The early evidence suggests that President Obama has chosen–or feels compelled–to reduce the emphasis on democracy promotion and to put economic and security concerns first. Given the gravity and urgency of the problems in these areas, the administration's stance is understandable, perhaps even inevitable. But Secretary of State Clinton's blunt statements to that effect have evoked negative reactions in many quarters.

 A March 10 Washington Post editorial accused her of undercutting her own department's criticisms of Egypt's repressive policies, and Egyptian human rights groups accused her of giving the Mubarak regime a "green light" to intensify them. The State Department immediately shot back with an unusually strong response, denying that Clinton had downplayed these issues and characterizing her policy as a change of means, not ends. "We are going to continue to push," said a high-ranking spokesman, "but … we want to be more effective than previous administrations have been. … You've got to try to come up with ways that you can use–the media or other elements of society–to [exert] influence in a positive direction." So it seems fair to scrutinize the forthcoming trip to Egypt for early evidence of this new and allegedly more effective strategy…

Early evidence? Why early? Doesn't this strategy work primarily in the long run?

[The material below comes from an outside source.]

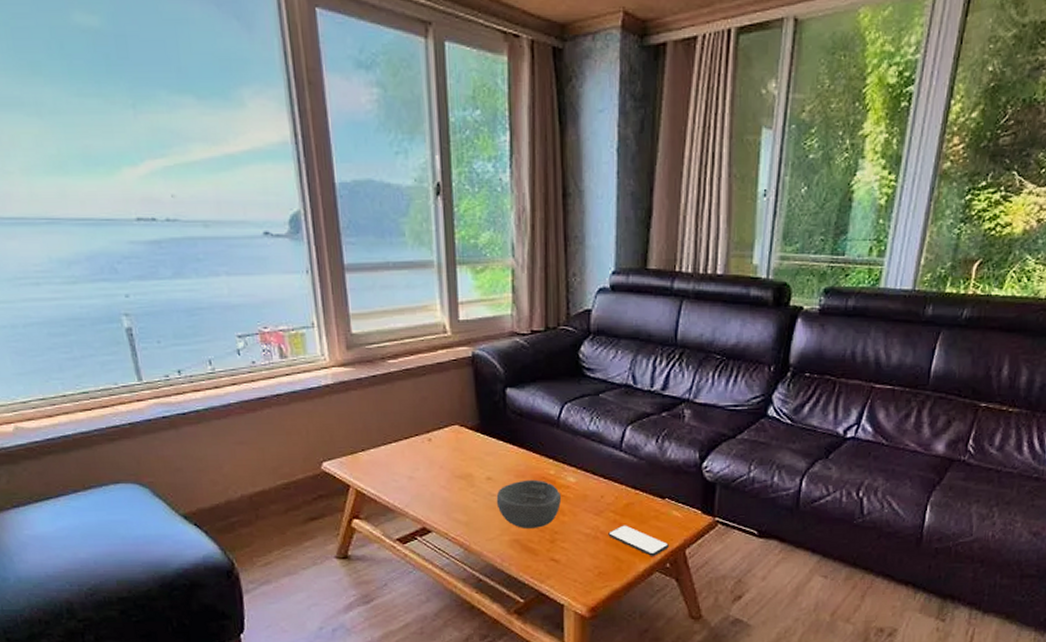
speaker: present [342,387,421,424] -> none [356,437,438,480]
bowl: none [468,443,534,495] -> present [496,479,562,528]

For my part, I see in the Obama administration a move away from the somewhat utopian democratization talk of Bush in favor of a more realist take on American interests in the region and the world. He's more like GHWB than GWB. And my sense is that Obama's chief democratic emphasis will be on Iran – which is part of the audience he is addressing in Cairo. His speech will surely try to appeal subtly to the Iranian people to use what democratic leverage they have to push their rulers toward compromise with the West. His main tool will, I suspect, be a vision of true respect for Islam. It will be a speech designed for the masses, not the elites.

But even there, this will take time to bear fruit – perhaps more time than Obama actually has left.

Drug War Hypocrisy

Radley Balko considers the case of a family on the lam after a judge ruled that they have to give their 13-year-old with cancer chemo despite their religious objections, and compares it to Tim Pawlenty vetoing a bill that would have allowed patients to use pot to alleviate pain in their final days:

[P]olicies governing how and when we give sick people access to the medication that could mitigate their pain, ameliorate the side effects of their treatment, or even save their lives, aren't based on compassion, individual rights, or even an honest assessment of science and risk. Instead, we have a patchwork of laws and enforcement policies driven by decades-old drug war hysteria, pharmaceutical paranoia, irrational aversion to risk, bureaucratic turf wars, and, of course, politics.